Non-deterministic Finite Automata (NDFA) In an NDFA, for a given state and input symbol, the machine can transition to a set of states (including zero, one, or multiple states).
- Mathematical Definition: The transition function δ maps a state and symbol to a set of possible next states: δ: Q × Σ → 2<sup>Q</sup>.
- Graphical Representation: The components are the same as for a DFA, but a single state can have multiple outgoing arcs for the same input symbol.
Example of an NDFA:
- Q = {a, b, c}
- Σ = {0, 1}
- q0 = {a}
- F = {c}
- Transition Table:
| Current State | Next State for Input 0 | Next State for Input 1 |
| a | {a, b} | {b} |
| b | {c} | {a, c} |
| c | {b, c} | {c} |
The key difference from a DFA is this element of choice; from a single state, given a single input, the NDFA can follow multiple paths simultaneously. A string is accepted if any of these possible paths ends in a final state. For example, in the NDFA above, from state ‘a’ with input ‘0’, the machine can transition to either ‘a’ or ‘b’.

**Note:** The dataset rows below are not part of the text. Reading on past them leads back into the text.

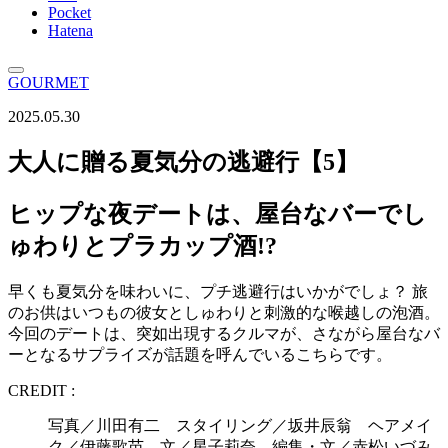
Pocket
Hatena
GOURMET
2025.05.30
大人に贈る夏気分の逃避行【5】
ヒップな夜デートは、屋台なバーでし
ゅわりとプラカップ酒!?
早くも夏気分を味わいに、プチ逃避行はいかがでしょ？ 旅
のお供はいつもの彼女としゅわりと刺激的な喉越しの泡酒。
今回のデートは、突如出現するクルマが、さながら屋台なバ
ーとなるサプライズが話題を呼んでいるこちらです。
CREDIT :
写真／川田有二 スタイリング／坂井辰翁 ヘアメイ
ク／伊藤歌苗 文／星子莉奈 編集・文／赤松いづみ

2.5 Morphological Analysis
Morphology is the study of the internal structure of words and the principles of word formation. It is the first step in the NLP pipeline, concerned with breaking words down into their component parts.
2.5.1 Morphemes: The Building Blocks
A morpheme is the smallest meaning-bearing unit in a language. Words are composed of one or more morphemes.
- Stems: The core, meaningful unit of a word. For example, in foxes, the stem is fox.
- Affixes: Morphemes that are added to a stem to modify its meaning or grammatical function.
- Prefixes: Precede the stem (e.g., un– in unbuckle).
- Suffixes: Follow the stem (e.g., -s in cats).
- Infixes: Are inserted inside the stem (e.g., pluralizing cupful to cupsful).
- Circumfixes: Precede and follow the stem simultaneously (less common in English).
2.5.2 Morphological Parsing
Morphological parsing is the process of analyzing a word to break it down into its constituent morphemes. For instance, parsing foxes would yield the stem fox and the plural affix -es. Building a morphological parser requires three key components:
- Lexicon: A dictionary of stems and affixes, containing information about their meaning and grammatical properties (e.g., whether a stem is a Noun or a Verb).
- Morphotactics: A model of morpheme ordering that specifies which classes of morphemes can follow others. For example, in English, the plural morpheme follows the noun stem, it does not precede it.
- Orthographic Rules: Spelling rules that model the changes that occur when morphemes are combined. For example, the rule that changes y to ie when adding the plural suffix to a word like city to form cities.
This module has detailed the essential linguistic resources and the foundational techniques of word-level analysis. With this groundwork, we can now proceed to the next module, which explores how these individual words are assembled into grammatical structures.